Summer 2007. The Adkins clan convened in Memphis for their annual reunion. Folks flew in from Cali, Pennsylvania, Missouri, Ohio. It was an opportunity to do something other than congregate on Friday for locally-catered cuisine and go our separate ways on Saturday. There was a black history tour planned. First stop: The National Civil Rights Museum. First distraction: a dreaded sister set up twenty feet away, claiming to be in protest for the last 19 years.
When the tour bus pulled in to the parking lot of the Museum, the tour guide insisted we only had 45 minutes to zip through the place and be back in time to head out to the restaurant which was catering our meal. An older relative didn't appreciate the patronizing tone of the tour guide and commenced to cursing her out... HBCU-style. And every Adkins in earshot reached into their pockets to offer their two cents. I, however, was zeroed in on the protester. I have intense radar for resistance and this dreaded sister was sending my radar into overdrive. Oh yeh, baby. There was a story behind the Civil Rights Museum and I wanted to know all.
I inched away from the commotion and over to the protester. A woman named Jacqueline Smith who was the last tenant to live in the Lorraine Motel before she was evicted so work could begin on building the Museum. That was nearly 20 years ago and Ms. Smith was still in protest. She believed, without waver, the funds used to build the Museum should have been used to supply housing and jobs to the neighborhood's poorer citizens. She believed Dr. King would not have been pleased. She called the Museum sacrilegious. And said she'd hold vigil as long as she could in order to make her point.

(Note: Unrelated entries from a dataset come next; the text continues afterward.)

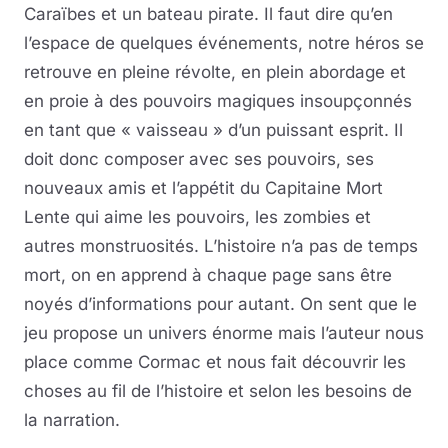
Caraïbes et un bateau pirate. Il faut dire qu’en
l’espace de quelques événements, notre héros se
retrouve en pleine révolte, en plein abordage et
en proie à des pouvoirs magiques insoupçonnés
en tant que « vaisseau » d’un puissant esprit. Il
doit donc composer avec ses pouvoirs, ses
nouveaux amis et l’appétit du Capitaine Mort
Lente qui aime les pouvoirs, les zombies et
autres monstruosités. L’histoire n’a pas de temps
mort, on en apprend à chaque page sans être
noyés d’informations pour autant. On sent que le
jeu propose un univers énorme mais l’auteur nous
place comme Cormac et nous fait découvrir les
choses au fil de l’histoire et selon les besoins de
la narration.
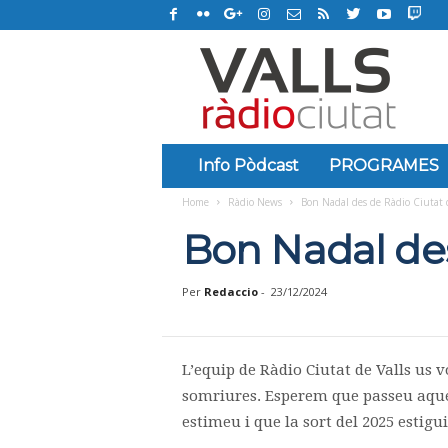
R
à
d
i
o
C
i
Info Pòdcast
PROGRAMES
u
Home
Ràdio News
Bon Nadal des de Ràdio Ciutat d
t
a
Bon Nadal des
t
d
e
Per
Redaccio
-
23/12/2024
V
a
l
L’equip de Ràdio Ciutat de Valls us vo
l
s
somriures. Esperem que passeu aqu
estimeu i que la sort del 2025 estigui 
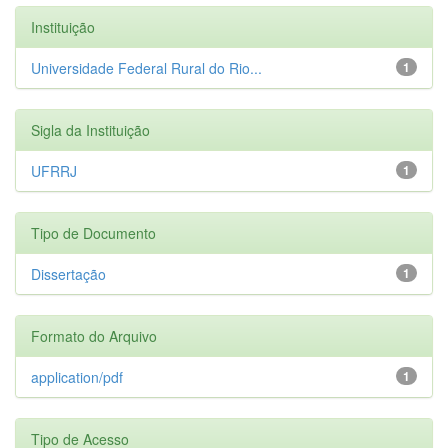
Instituição
Universidade Federal Rural do Rio...
1
Sigla da Instituição
UFRRJ
1
Tipo de Documento
Dissertação
1
Formato do Arquivo
application/pdf
1
Tipo de Acesso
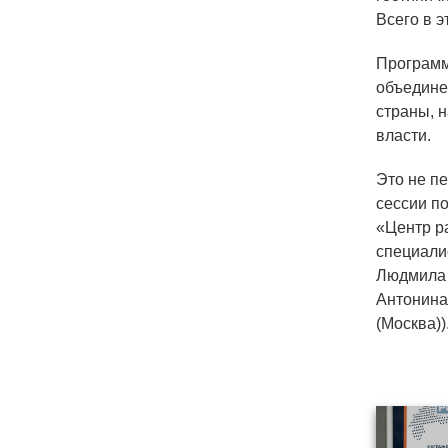
Всего в 
Программ
объедине
страны, 
власти.
Это не пе
сессии п
«Центр р
специали
Людмила 
Антонина
(Москва))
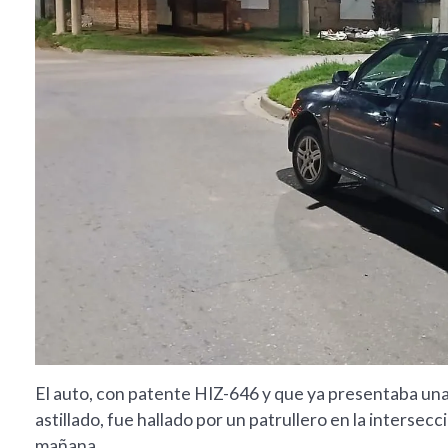
El auto, con patente HIZ-646 y que ya presentaba una 
astillado, fue hallado por un patrullero en la intersecci
mañana.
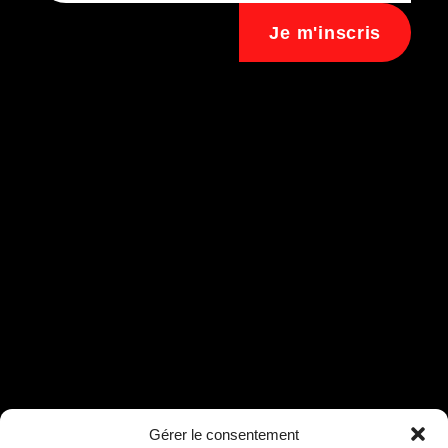
Je m'inscris
Assistant B.EASE
Gérer le consentement
● En ligne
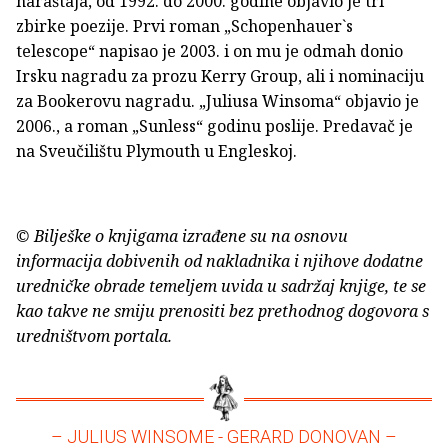
naraštaja, od 1992. do 2000. godine objavio je tri
zbirke poezije. Prvi roman „Schopenhauer`s
telescope“ napisao je 2003. i on mu je odmah donio
Irsku nagradu za prozu Kerry Group, ali i nominaciju
za Bookerovu nagradu. „Juliusa Winsoma“ objavio je
2006., a roman „Sunless“ godinu poslije. Predavač je
na Sveučilištu Plymouth u Engleskoj.
© Bilješke o knjigama izrađene su na osnovu
informacija dobivenih od nakladnika i njihove dodatne
uredničke obrade temeljem uvida u sadržaj knjige, te se
kao takve ne smiju prenositi bez prethodnog dogovora s
uredništvom portala.
– JULIUS WINSOME - GERARD DONOVAN –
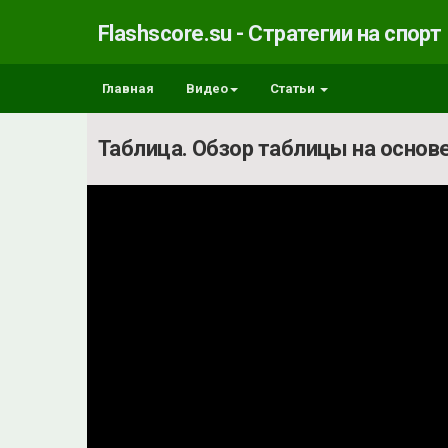
Flashscore.su - Стратегии на спорт
Главная
Видео
Статьи
Таблица. Обзор таблицы на основ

Now I've never been a fan of wax museums or happy exhibits where Plain Jane tour guides point out the chains used to shackle a five year old child. You know, stuff like that unnerves. But the truth Ms. Smith offered certainly gave me a lot to think about it in terms of... whose rights were sacrificed for the building of a museum.
So as I entered the Museum and walked into Room 307 of the Lorraine Motel, you know, to see where our country's beloved martyr was shot and murdered, I thought about Ms. Smith outside in 100 degree heat. And then I asked myself what was truly important there. Spending time with Dad and his clan, parading through a museum with some amazing exhibits and some cheesy ones too, or thinking about Ms. Smith and if she was the only one in Memphis truly carrying out King's Dream. Well, at least it was interesting to believe that SHE believed that to be true.